NEW YORK (Reuters) - A record number of Americans watched Sunday’s Super Bowl on Fox between the New York Giants and New England Patriots, helping justify the millions of dollars advertisers spent on commercials during the game.
Data from Nielsen Media Research on Monday showed 97.5 million U.S. viewers saw the closely fought National Football League game, making it the most watched Super Bowl in history and leaving it behind only the series finale of “M*A*S*H” in 1983 for viewership.
Even before kick-off, experts forecast blockbuster ratings for a Super Bowl that matched two teams from big media markets with one of the teams, New England, entering the game undefeated.
The game itself assured the sky-high ratings, as the Giants won 17-14 on a touchdown in the final seconds to produce one of the biggest upsets in Super Bowl history.
“Fox could not have asked for a better game,” said Brad Adgate, director of research at Horizon Media. “You don’t need writers for that sort of drama.”
Sunday’s audience increased nearly 5 percent from a year ago when CBS broadcast the Super Bowl. Previously, the 1996 Super Bowl between the Dallas Cowboys and Pittsburgh Steelers attracted the most viewers at 94.08 million.
For advertisers who paid an average of $2.7 million for a 30-second spot, up from $2.6 million a year ago, the hefty ratings came at the right time.
The Super Bowl, always critical for advertisers, took on added significance this year. A strike by Hollywood writers has disrupted much of the prime-time TV schedule, cutting down viewership. And those watching TV are skipping commercials with greater frequency thanks to digital video recorders like TiVo.
“The Super Bowl is relatively TiVo-proof,” said Adgate. “You’re not going to zap the commercials. In fact, a lot of people watch the game just for the commercials.”

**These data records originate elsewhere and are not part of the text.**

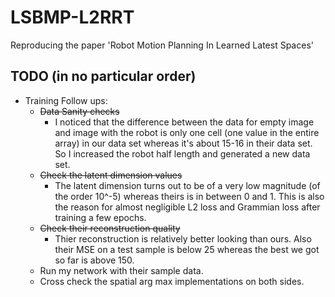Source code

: # LSBMP-L2RRT
Reproducing the paper 'Robot Motion Planning In Learned Latest Spaces'

## TODO (in no particular order)
- Training Follow ups:
  - <s>Data Sanity checks</s>
    - I noticed that the difference between the data for empty image and image with the robot is only one cell (one value in the entire array) in our data set whereas it's about 15-16 in their data set. So I increased the robot half length and generated a new data set.
  - <s>Check the latent dimension values</s>
    - The latent dimension turns out to be of a very low magnitude (of the order 10^-5) whereas theirs is in between 0 and 1. This is also the reason for almost negligible L2 loss and Grammian loss after training a few epochs.
  - <s>Check their reconstruction quality</s>
    - Thier reconstruction is relatively better looking than ours. Also their MSE on a test sample is below 25 whereas the best we got so far is above 150.
  - Run my network with their sample data.
  - Cross check the spatial arg max implementations on both sides.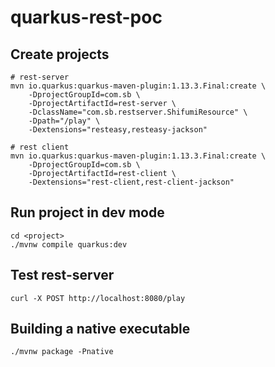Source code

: # quarkus-rest-poc

## Create projects
    
    # rest-server
    mvn io.quarkus:quarkus-maven-plugin:1.13.3.Final:create \
        -DprojectGroupId=com.sb \
        -DprojectArtifactId=rest-server \
        -DclassName="com.sb.restserver.ShifumiResource" \
        -Dpath="/play" \
        -Dextensions="resteasy,resteasy-jackson"
    
    # rest client
    mvn io.quarkus:quarkus-maven-plugin:1.13.3.Final:create \
        -DprojectGroupId=com.sb \
        -DprojectArtifactId=rest-client \
        -Dextensions="rest-client,rest-client-jackson"
    
## Run project in dev mode
    
    cd <project>
    ./mvnw compile quarkus:dev

## Test rest-server

    curl -X POST http://localhost:8080/play
    
## Building a native executable

    ./mvnw package -Pnative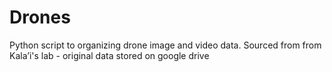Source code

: # Drones
Python script to organizing drone image and video data. Sourced from from Kala’i's lab - original data stored on google drive
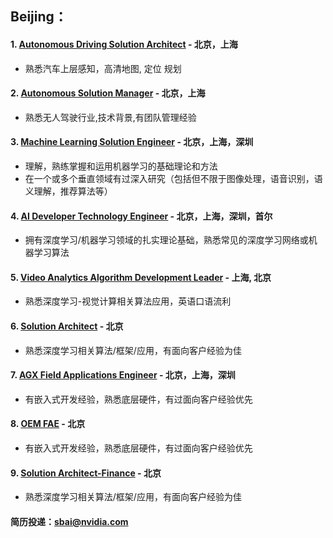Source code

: ## Beijing：

#### 1. [Autonomous Driving Solution Architect](/Autonomous-Driving-Solution-Architect.md) - 北京，上海
- 熟悉汽车上层感知，高清地图, 定位 规划

#### 2. [Autonomous Solution Manager](/Autonomous-Solution-Manager.md) - 北京，上海
- 熟悉无人驾驶行业,技术背景,有团队管理经验

#### 3. [Machine Learning Solution Engineer](/Machine-Learning-Solution-Engineer.md) - 北京，上海，深圳
- 理解，熟练掌握和运用机器学习的基础理论和方法
- 在一个或多个垂直领域有过深入研究（包括但不限于图像处理，语音识别，语义理解，推荐算法等）

#### 4. [AI Developer Technology Engineer](/AI_Developer_Technology_Engineer.md) - 北京，上海，深圳，首尔
- 拥有深度学习/机器学习领域的扎实理论基础，熟悉常见的深度学习网络或机器学习算法

#### 5. [Video Analytics Algorithm Development Leader](/Video_Analytics_Algorithm_Development_Leader.md) - 上海, 北京
- 熟悉深度学习-视觉计算相关算法应用，英语口语流利

#### 6. [Solution Architect](/Solution-Architect.md) - 北京
- 熟悉深度学习相关算法/框架/应用，有面向客户经验为佳

#### 7. [AGX Field Applications Engineer](/AGX-Field-Applications-Engineer.md) - 北京，上海，深圳
- 有嵌入式开发经验，熟悉底层硬件，有过面向客户经验优先

#### 8. [OEM FAE](/OEM-FAE.md) - 北京
- 有嵌入式开发经验，熟悉底层硬件，有过面向客户经验优先

#### 9. [Solution Architect-Finance](/Solution-Architect-Finance.md) - 北京
- 熟悉深度学习相关算法/框架/应用，有面向客户经验为佳

#### 简历投递：sbai@nvidia.com
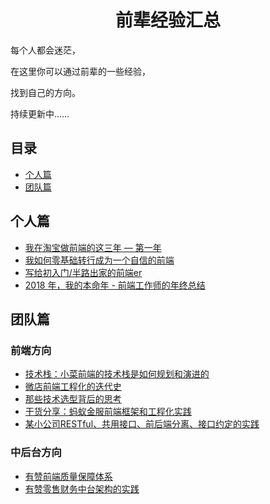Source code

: <h1 align="center">前辈经验汇总</h1>

每个人都会迷茫，

在这里你可以通过前辈的一些经验，

找到自己的方向。

持续更新中……


## 目录

* [个人篇](#个人篇)
* [团队篇](#团队篇)



## 个人篇
 * [我在淘宝做前端的这三年 — 第一年](https://juejin.im/post/5c74d4b9e51d4512c37ea03b)
 * [我如何零基础转行成为一个自信的前端](https://juejin.im/post/5c75d34851882564965edb23)
 * [写给初入门/半路出家的前端er](https://juejin.im/post/5cb4b881f265da0374186fd9)
 * [2018 年，我的本命年 - 前端工作师的年终总结](https://github.com/biaochenxuying/blog/issues/19)

## 团队篇

### 前端方向
 * [技术栈：小菜前端的技术栈是如何规划和演进的](https://juejin.im/post/5c99c17df265da6129788ae2)
 * [微店前端工程化的迭代史](https://juejin.im/post/5d4cee556fb9a06b30702eda)
 * [那些技术选型背后的思考](https://www.infoq.cn/article/X5pY_PyBX1T5Vay0wOfJ)
 * [干货分享：蚂蚁金服前端框架和工程化实践](https://mp.weixin.qq.com/s/C629e_uEWv9ZfxtYGvFxMg)
 * [某小公司RESTful、共用接口、前后端分离、接口约定的实践](https://juejin.im/post/59eafab36fb9a045076eccc3)


### 中后台方向
 * [有赞前端质量保障体系](https://juejin.im/post/5d24096ee51d454d1d6285a1)
 * [有赞零售财务中台架构的实践](https://www.toutiao.com/a6723064994306458123)


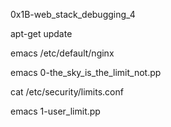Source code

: 0x1B-web_stack_debugging_4

apt-get update

emacs /etc/default/nginx

emacs 0-the_sky_is_the_limit_not.pp

cat /etc/security/limits.conf

emacs 1-user_limit.pp
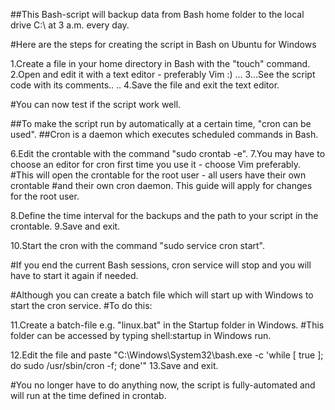 ##This Bash-script will backup data from Bash home folder to the local drive C:\ at 3 a.m. every day.

#Here are the steps for creating the script in Bash on Ubuntu for Windows

1.Create a file in your home directory in Bash with the "touch" command.
2.Open and edit it with a text editor - preferably Vim :)
...
3...See the script code with its comments..
..
4.Save the file and exit the text editor.

#You can now test if the script work well.

##To make the script run by automatically at a certain time, "cron can be used". 
##Cron is a daemon which executes scheduled commands in Bash.

6.Edit the crontable with the command "sudo crontab -e". 
7.You may have to choose an editor for cron first time you use it - choose Vim preferably.
#This will open the crontable for the root user - all users have their own crontable
#and their own cron daemon. This guide will apply for changes for the root user.

8.Define the time interval for the backups and the path to your script in the crontable.
9.Save and exit.

10.Start the cron with the command "sudo service cron start".

#If you end the current Bash sessions, cron service will stop and you will have to start it again if needed.



#Although you can create a batch file which will start up with Windows to start the cron service.
#To do this:

11.Create a batch-file e.g. "linux.bat" in the Startup folder in Windows.
#This folder can be accessed by typing shell:startup in Windows run.

12.Edit the file and paste "C:\Windows\System32\bash.exe -c 'while [ true ]; do sudo /usr/sbin/cron -f; done'"
13.Save and exit.

#You no longer have to do anything now, the script is fully-automated and will run at the time defined in crontab.
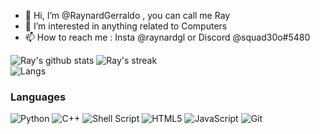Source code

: - 👋 Hi, I’m @RaynardGerraldo , you can call me Ray
- 👀 I’m interested in anything related to Computers
- 📫 How to reach me : Insta @raynardgl or Discord @squad30o#5480

![Ray's github stats](https://github-readme-stats.vercel.app/api?username=RaynardGerraldo&show_icons=true&theme=tokyonight)
![Ray's streak](https://github-readme-streak-stats.herokuapp.com/?user=RaynardGerraldo&theme=tokyonight&hide_border=false)<br/>
![Langs](https://github-readme-stats.vercel.app/api/top-langs/?username=RaynardGerraldo&theme=tokyonight&hide_border=false&include_all_commits=false&count_private=false&layout=compact)


### Languages

![Python](https://img.shields.io/badge/python-3670A0?style=for-the-badge&logo=python&logoColor=ffdd54)
![C++](https://img.shields.io/badge/c++-%2300599C.svg?style=for-the-badge&logo=c%2B%2B&logoColor=white)
![Shell Script](https://img.shields.io/badge/shell_script-%23121011.svg?style=for-the-badge&logo=gnu-bash&logoColor=white)
![HTML5](https://img.shields.io/badge/html5-%23E34F26.svg?style=for-the-badge&logo=html5&logoColor=white)
![JavaScript](https://img.shields.io/badge/javascript-%23323330.svg?style=for-the-badge&logo=javascript&logoColor=%23F7DF1E)
![Git](https://img.shields.io/badge/git-%23F05033.svg?style=for-the-badge&logo=git&logoColor=white)

<!---
RaynardGerraldo/RaynardGerraldo is a ✨ special ✨ repository because its `README.md` (this file) appears on your GitHub profile.
You can click the Preview link to take a look at your changes.
--->
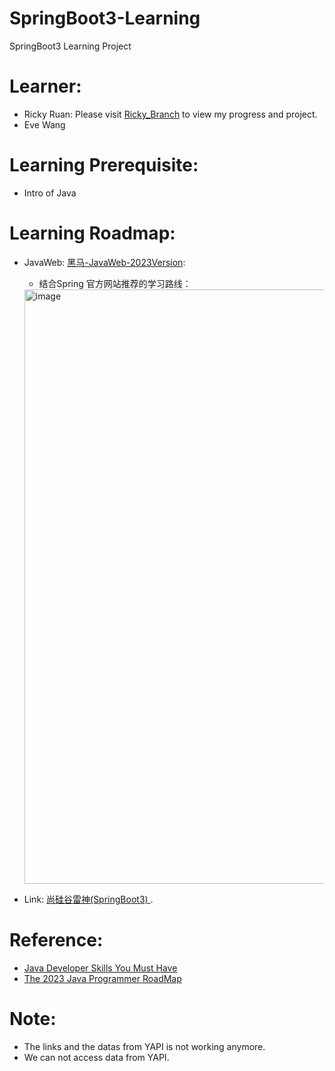 # SpringBoot3-Learning
SpringBoot3 Learning Project

# Learner:
- Ricky Ruan: Please visit [Ricky_Branch](https://github.com/Ricky-lab/SpringBoot3-Learning/tree/Ricky_Branch) to view my progress and project.
- Eve Wang

# Learning Prerequisite:
- Intro of Java 

# Learning Roadmap:
- JavaWeb: [黑马-JavaWeb-2023Version](https://www.bilibili.com/video/BV1m84y1w7Tb/?spm_id_from=333.788.recommend_more_video.1&vd_source=8d421a5ac69ef359aafa0c204423d59a):
   - 结合Spring 官方网站推荐的学习路线：
  <img width="951" alt="image" src="https://github.com/Ricky-lab/SpringBoot3-Learning/assets/68934756/82f94e2c-1528-48b4-8867-3f99325a68e6">

- Link: [ 尚硅谷雷神(SpringBoot3) ](https://www.bilibili.com/video/BV1Es4y1q7Bf?p=1&vd_source=8d421a5ac69ef359aafa0c204423d59a).

# Reference:
- [Java Developer Skills You Must Have ](https://www.interviewbit.com/blog/java-developer-skills/_)
- [The 2023 Java Programmer RoadMap](https://medium.com/javarevisited/the-java-programmer-roadmap-f9db163ef2c2 )

# Note:
- The links and the datas from YAPI is not working anymore. 
- We can not access data from YAPI.
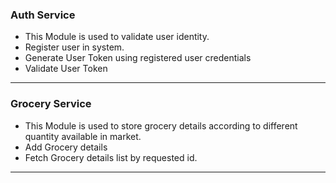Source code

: ### Auth Service

- This Module is used to validate user identity.
- Register user in system.
- Generate User Token using registered user credentials
- Validate User Token
---

### Grocery Service

- This Module is used to store grocery details according to different quantity available in market.
- Add Grocery details
- Fetch Grocery details list by requested id.
---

Media experts and advertising polls suggested that longtime Super Bowl advertisers Anheuser-Busch Cos Inc and PepsiCo were among the big winners when it came to marketing.
“Overall it was a great year for Super Bowl advertising,” said professor Tim Calkins, who leads a Super Bowl review at Northwestern University’s Kellogg School of Management.
USA Today’s Ad Meter, one of the most closely watched barometers of advertising success in the game, rated a spot by Anheuser-Busch for Budweiser as the top commercial, followed by spots from Fedex, Bridgestone, Doritos, and Bud Light.
Among the advertisements that received poor reviews from experts and audiences were commercials by Salesgenie.com and CareerBuilder, an online job site run by Gannett Co, Tribune Co, McClatchy Co and Microsoft Corp.
Super Bowl commercials received in excess of 15 million additional views online at social network MySpace.com, which, like Fox, is owned by News Corp.
Shares of News Corp fell 6 cents to close at $19.35 on the New York Stock Exchange.